There have been a few seasons in my writing life when I could devote one hundred percent of my working time to writing. The challenge for me now has been that I have various commitments that vastly limit my creative and writing time. Here is a glimpse into the challenge I face.
This is not a challenge that I take lightly. Time to devote to writing equals greater productivity because my mind is not under the same pressure that it is now. When I get up in the morning I want to give attention to my three wonderful children and to my wife. I want to sit down with them for breakfast, read the Bible with them, pray with them, go over the kids letters, help teach the kids to read. Then I head off to my day job. I work full-time in sales for one of the largest furniture store chains in the country. It is a good job. It pays well. I work under a good management team, and with some great colleagues. This job requires different disciplines than my home life. I must maintain a working list of potential and past clients, and generate new business. This job puts food on the table and the roof over our heads, and more. But it also requires working every weekend and most holidays and is straight commission, which equals higher stress because every week I must put the same drive into it that I have done in the weeks previous.
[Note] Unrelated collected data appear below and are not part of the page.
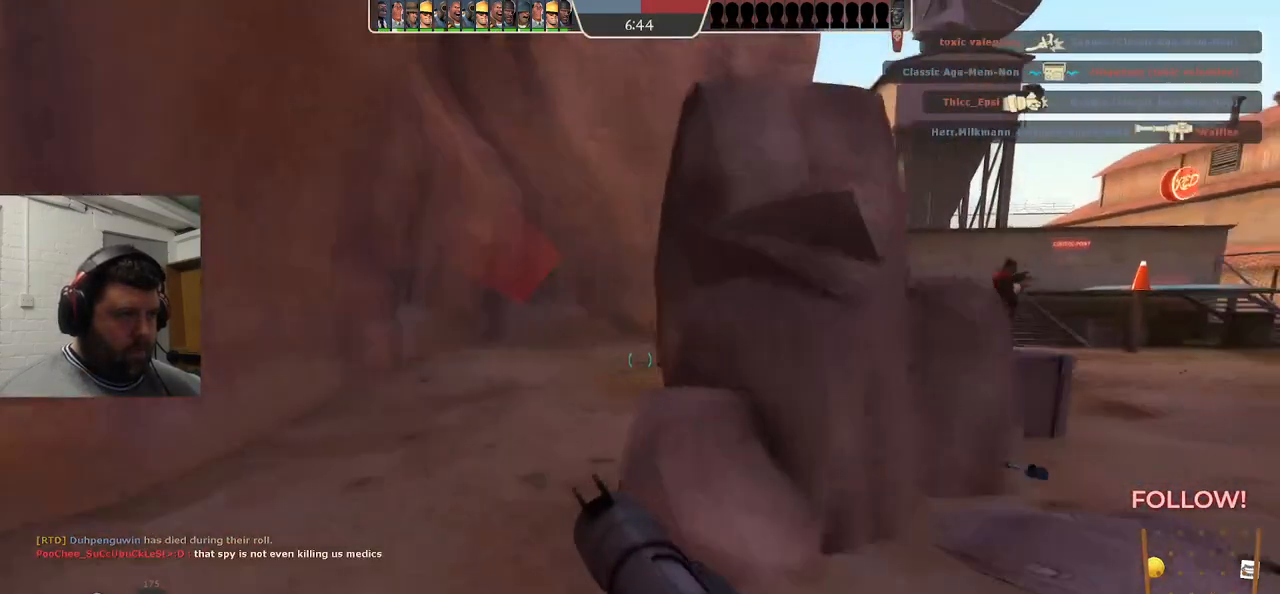
{"buttons": [], "left_stick": "up", "right_stick": "center", "events": [[150, "L2", "up"], [150, "right_stick", "right"], [300, "left_stick", "up"], [350, "right_stick", "center"]]}
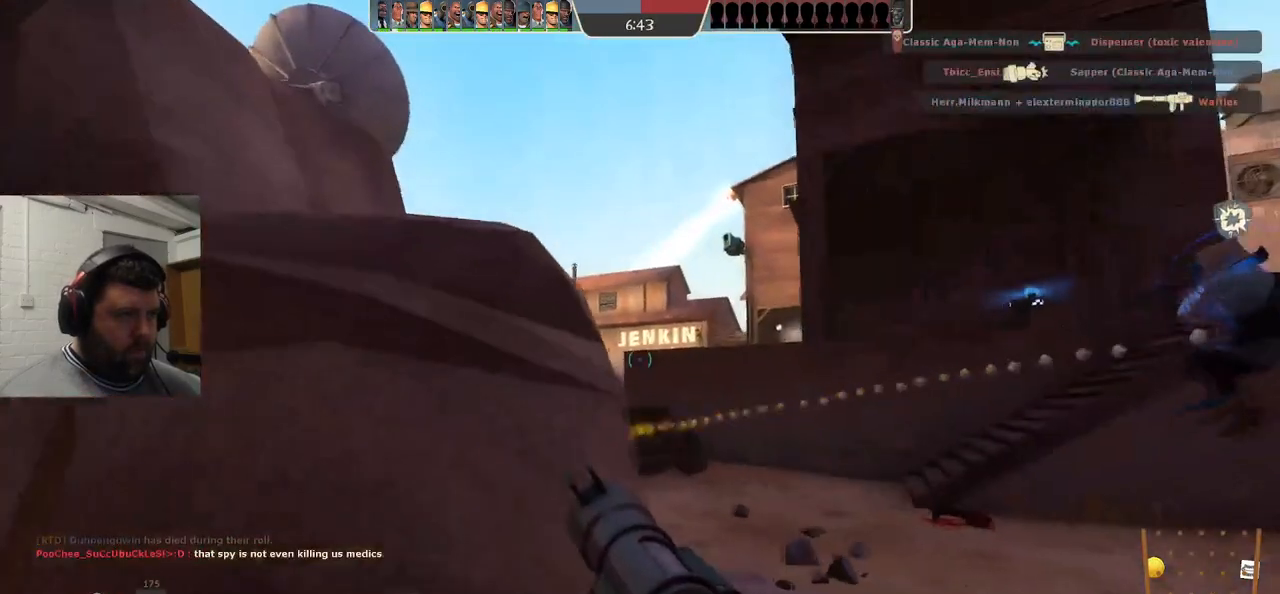
{"buttons": [], "left_stick": "up", "right_stick": "center", "events": [[117, "left_stick", "center"], [133, "R2", "down"], [167, "left_stick", "down"], [250, "R2", "up"], [267, "left_stick", "down-right"], [483, "left_stick", "up"]]}
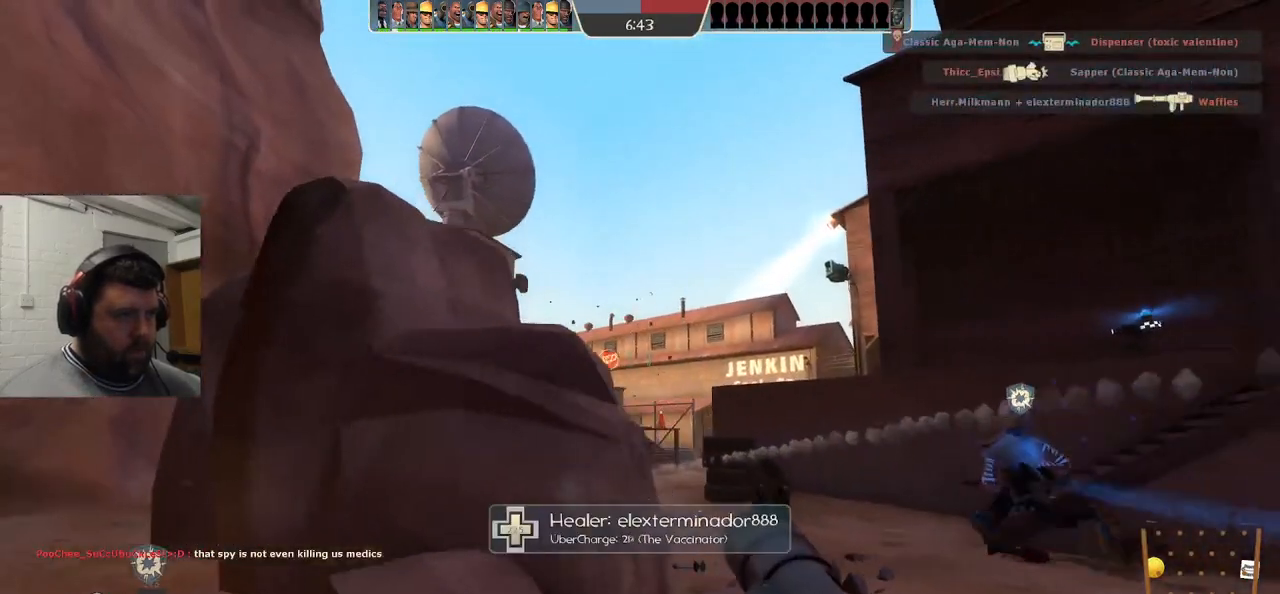
{"buttons": [], "left_stick": "down", "right_stick": "center", "events": [[183, "R2", "down"], [300, "R2", "up"], [333, "left_stick", "center"], [367, "R2", "down"], [383, "left_stick", "down"], [433, "R2", "up"]]}
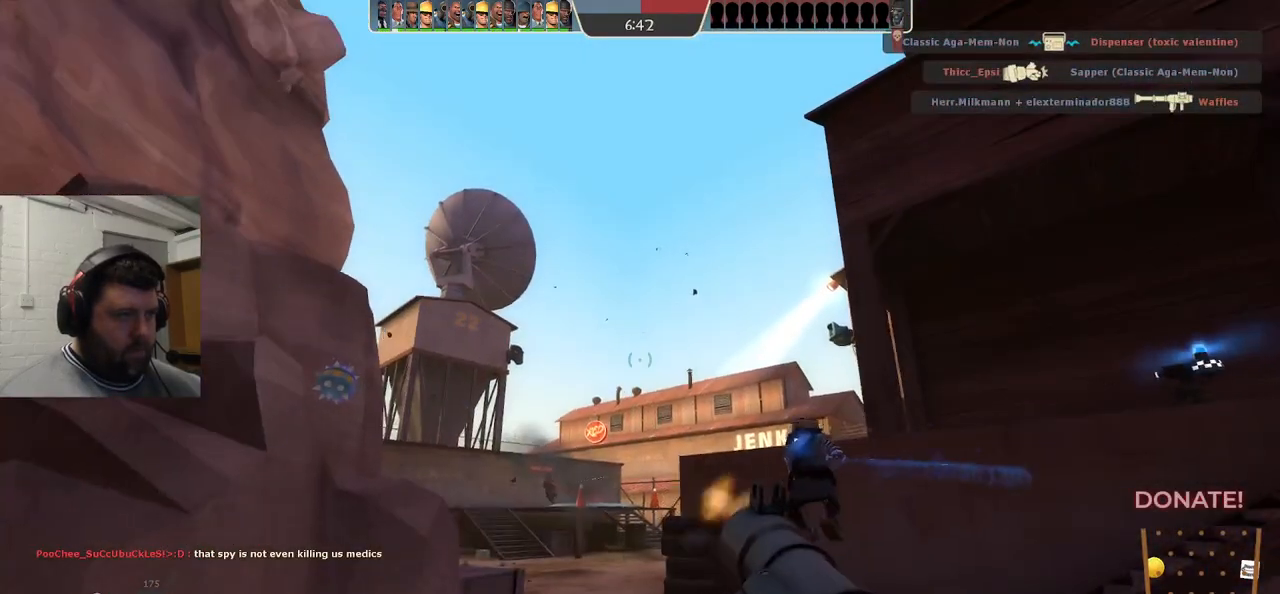
{"buttons": ["R2"], "left_stick": "up", "right_stick": "center", "events": [[17, "R2", "down"], [83, "R2", "up"], [167, "left_stick", "center"], [183, "R2", "down"], [217, "left_stick", "up"], [233, "R2", "up"], [317, "R2", "down"], [383, "R2", "up"], [467, "R2", "down"]]}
When I get home I am usually a bit tired. Not physically, for the most part, but mentally. I want to devote evening time again to family (though a few evenings per week I don’t get home until late).
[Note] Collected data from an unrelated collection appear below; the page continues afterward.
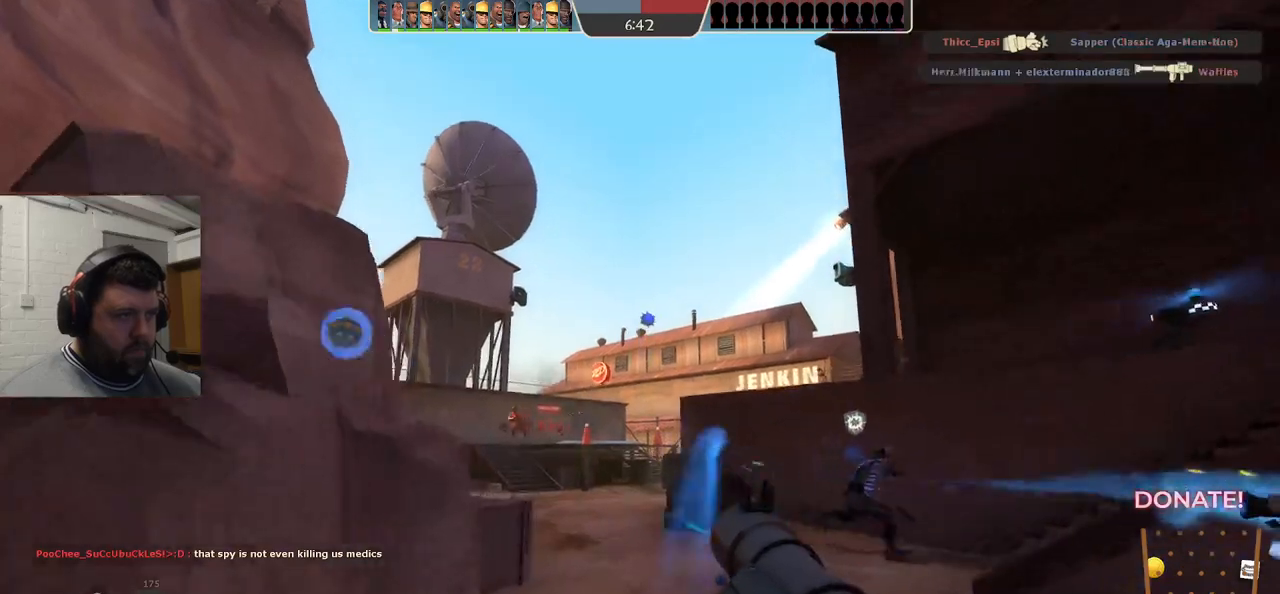
{"buttons": [], "left_stick": "up", "right_stick": "center", "events": [[17, "R2", "up"], [33, "left_stick", "down"], [83, "left_stick", "down-left"], [100, "R2", "down"], [167, "R2", "up"], [250, "R2", "down"], [250, "left_stick", "center"], [300, "left_stick", "up"], [317, "R2", "up"], [400, "R2", "down"], [467, "R2", "up"]]}
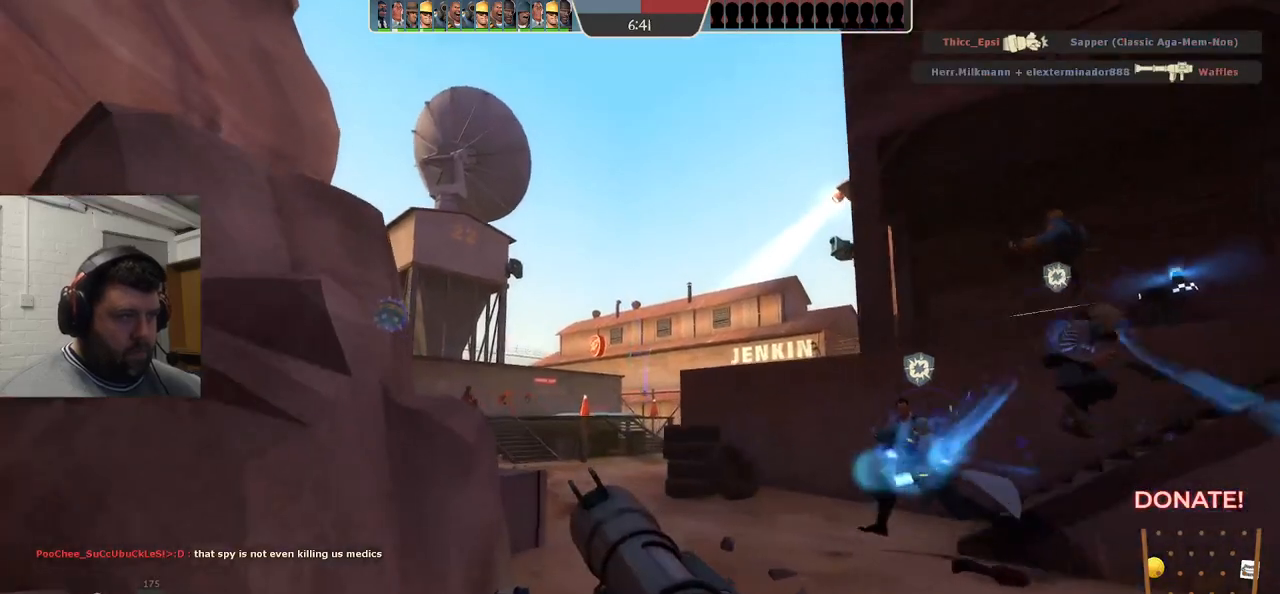
{"buttons": ["R2"], "left_stick": "up", "right_stick": "center", "events": [[50, "R2", "down"], [83, "left_stick", "center"], [117, "R2", "up"], [133, "left_stick", "down"], [200, "R2", "down"], [267, "R2", "up"], [317, "R2", "down"], [367, "left_stick", "down-right"], [417, "R2", "up"], [467, "left_stick", "up"], [500, "R2", "down"]]}
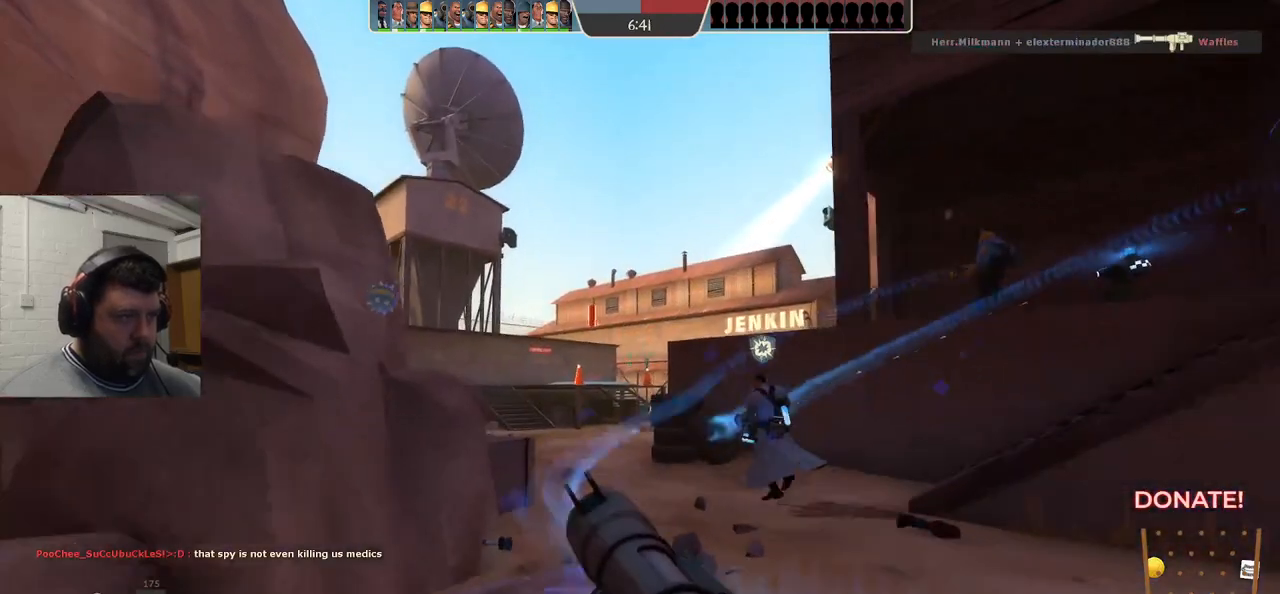
{"buttons": ["L2"], "left_stick": "down", "right_stick": "center", "events": [[50, "R2", "up"], [133, "R2", "down"], [217, "R2", "up"], [217, "left_stick", "center"], [267, "R2", "down"], [317, "left_stick", "down"], [350, "R2", "up"], [450, "L2", "down"]]}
I do not say this to complain, but rather to show you the challenge of being a writer. It requires commitment and vision. For now I chip away at big writing projects that before would have taken me a mere matter of months to complete. Often my writing time is after everyone is in bed. I should be sleeping now because I am tired, but if I don’t write, the books will never be written… and I love to write them. The stories are always building in my mind, urging me to share them.
For now I write part-time, out of necessity. But I am scheming to return to writing fulltime. It will happen again. I have faith that God has given me this drive for a reason and when the time is right He will open the necessary doors. For now my energies are divided in several directions… and it slows the process. The primary thing is to not lose sight of the dream, never give up on the goal, and always take the writing commitment seriously.
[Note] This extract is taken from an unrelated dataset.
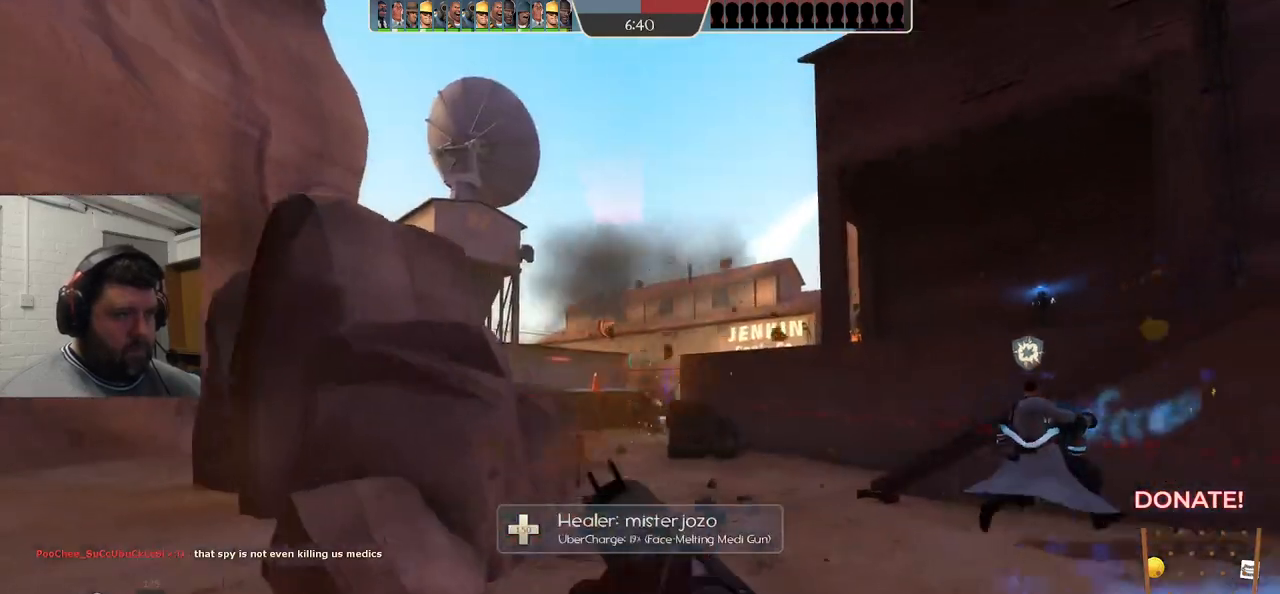
{"buttons": ["L2"], "left_stick": "up", "right_stick": "center", "events": [[33, "left_stick", "left"], [50, "L2", "down"], [183, "left_stick", "up-left"], [283, "left_stick", "up"]]}
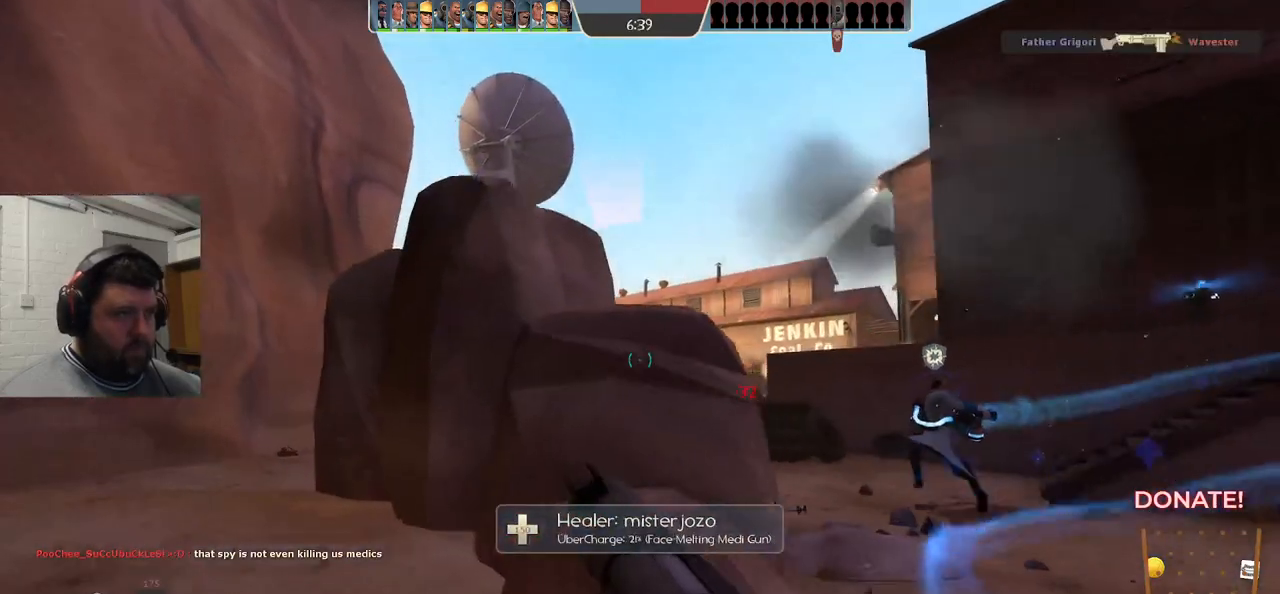
{"buttons": [], "left_stick": "right", "right_stick": "center", "events": [[83, "L2", "up"], [383, "left_stick", "right"]]}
Question: What are your challenges in pursuing your dream?
Carrie says
I also write part time. I find that the time I actually spend writing is very productive because I spend the majority of my day thinking about what I am going to write. When I finally have time to write I am so charged up with ideas and excitement to get it all down on paper that it feels like a great rush. I wonder if I had the leisure of writing whenever I wanted to if I would struggle with motivation. Often it is the negative spaces in our lives that define the positive spaces and make them truly enjoyable.
AuthorAppleton says
Hi Carrie,
I’m sorry for taking so long to reply. Normally I am quick but getting back into routine after coming back from our family trip to the Carolinas has been slow.
In reference to your comment: Yes, sometimes I have experienced that surge of creative flow after spending a day away from the writing. However I will say that when I was writing full-time I learned the discipline of writing as work and the result was my fastest growth in my career and in my writing.
I think the greatest enhancer to our writing is the ability to take the experiences we have in life and translate that into meaningful stories. Sometimes when writers go full-time they rely too heavily on their introvert tendencies and the result is fewer experiences, less challenges, less conviction… weaker writing.